### Supplied passage
Pope Francis emphasized Catholicism globally, reached beyond US, Europe into impoverished nations

Fox News22-04-2025

Over the course of his 12 years as pontiff, Pope Francis' papacy has been both highly regarded as influential and scrutinized as modernized and anti-traditional.
Leaving behind a legacy of expansion, Pope Francis ministered to shape the Catholic Church's future and scale its reach beyond areas of focus in both the U.S. and Europe.
"If you think about how then he has approached appointing cardinals," Tim Gabrielli, associate professor and Gudorf chair in Catholic intellectual traditions at the University of Dayton in Ohio, told Fox News Digital. "He's been very intentional about that."
Pope Francis created cardinals from 24 nations that had never had one before.
"He was calling attention to places that are overlooked," Gabrielli said. "He was saying, 'The church is here, too, and the church here has a voice. The church here should be paid attention to."
"I think it's been very significant," he added.
Gabrielli asserts that Pope Francis was playing "a long time" with the Catholic Church by expanding its own broader geographical reach.
"The church is growing most rapidly in Africa, and we don't think about that as much in the Northern Hemisphere," he said. "Resources for the future of the church are in those places."
In 2017, Pope Francis convened a Synodal Assembly, a gathering of bishops, to discuss the Amazon region and climate change, which was a focus during his sovereignty.
"It strikes me as Pope Francis saying, 'Hey, this region that is largely seen as a suppository of resources, whatever we can exploit from this great lush region, well, there's a church operating there. There are people living there who we don't pay much attention to,'" Gabrielli said.
"That is in tune with his emphasis on economic exploitation," he added.
######
### Extracted entries
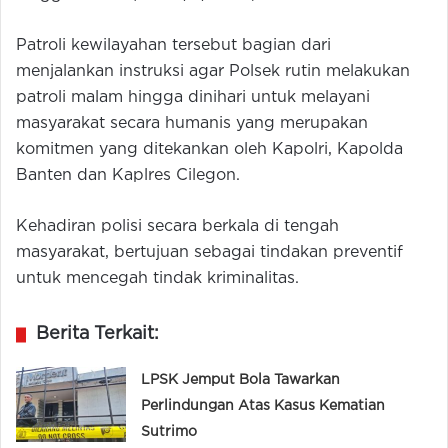
Patroli kewilayahan tersebut bagian dari
menjalankan instruksi agar Polsek rutin melakukan
patroli malam hingga dinihari untuk melayani
masyarakat secara humanis yang merupakan
komitmen yang ditekankan oleh Kapolri, Kapolda
Banten dan Kaplres Cilegon.
Kehadiran polisi secara berkala di tengah
masyarakat, bertujuan sebagai tindakan preventif
untuk mencegah tindak kriminalitas.
Berita Terkait:
LPSK Jemput Bola Tawarkan
Perlindungan Atas Kasus Kematian
Sutrimo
######
### Tasks to carry out
A – According to the article on Pope Francis, from how many nations that had never had a cardinal before did he create cardinals?
B – From the article on Pope Francis, pull out the stretch from "Fox News22-04-2025" through "modernized and anti-traditional." word for word.

### List of answers
A – 24 nations.

B –
Fox News22-04-2025

Over the course of his 12 years as pontiff, Pope Francis' papacy has been both highly regarded as influential and scrutinized as modernized and anti-traditional.